Start of Source data

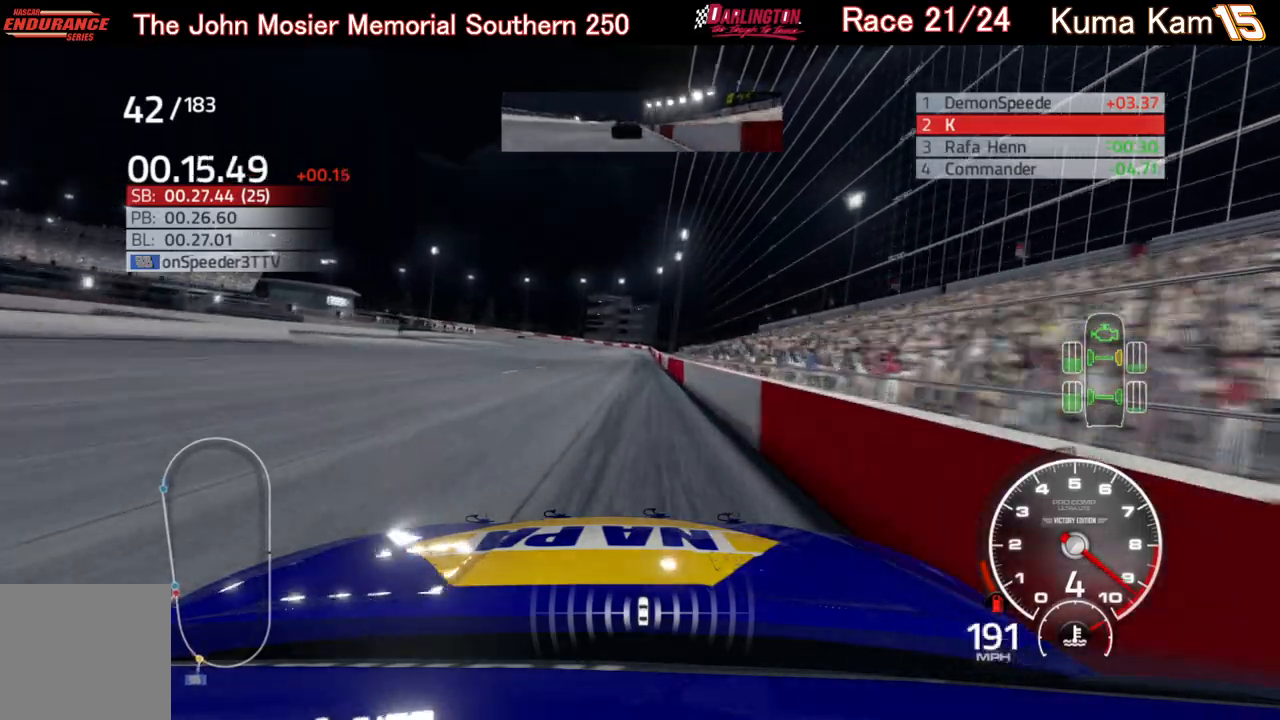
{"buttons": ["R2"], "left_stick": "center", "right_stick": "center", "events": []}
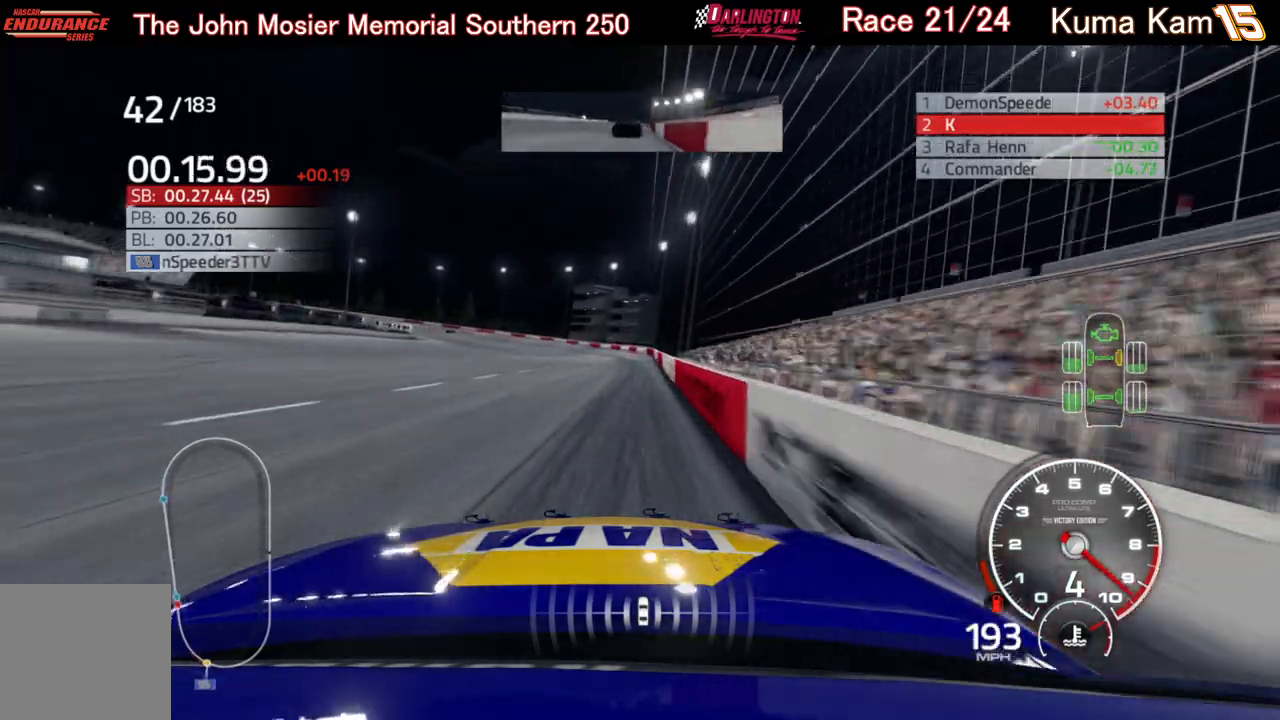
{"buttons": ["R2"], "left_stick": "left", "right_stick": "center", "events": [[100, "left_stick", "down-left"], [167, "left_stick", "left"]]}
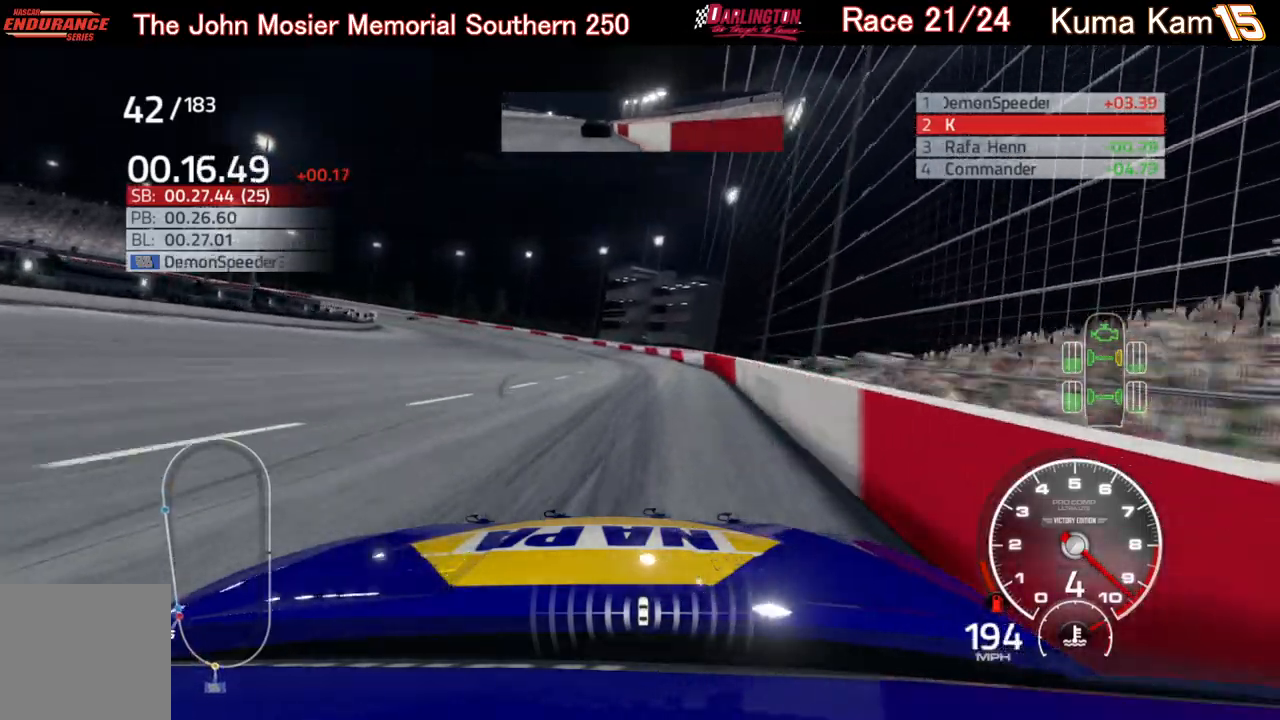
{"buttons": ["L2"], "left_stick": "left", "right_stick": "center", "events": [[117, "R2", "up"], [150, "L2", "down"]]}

End of Source data

» **Prompt**
Return the material in full and unaltered, minus its pictures.

» **Solution for this exercise**
{"buttons": ["R2"], "left_stick": "center", "right_stick": "center", "events": []}
{"buttons": ["R2"], "left_stick": "left", "right_stick": "center", "events": [[100, "left_stick", "down-left"], [167, "left_stick", "left"]]}
{"buttons": ["L2"], "left_stick": "left", "right_stick": "center", "events": [[117, "R2", "up"], [150, "L2", "down"]]}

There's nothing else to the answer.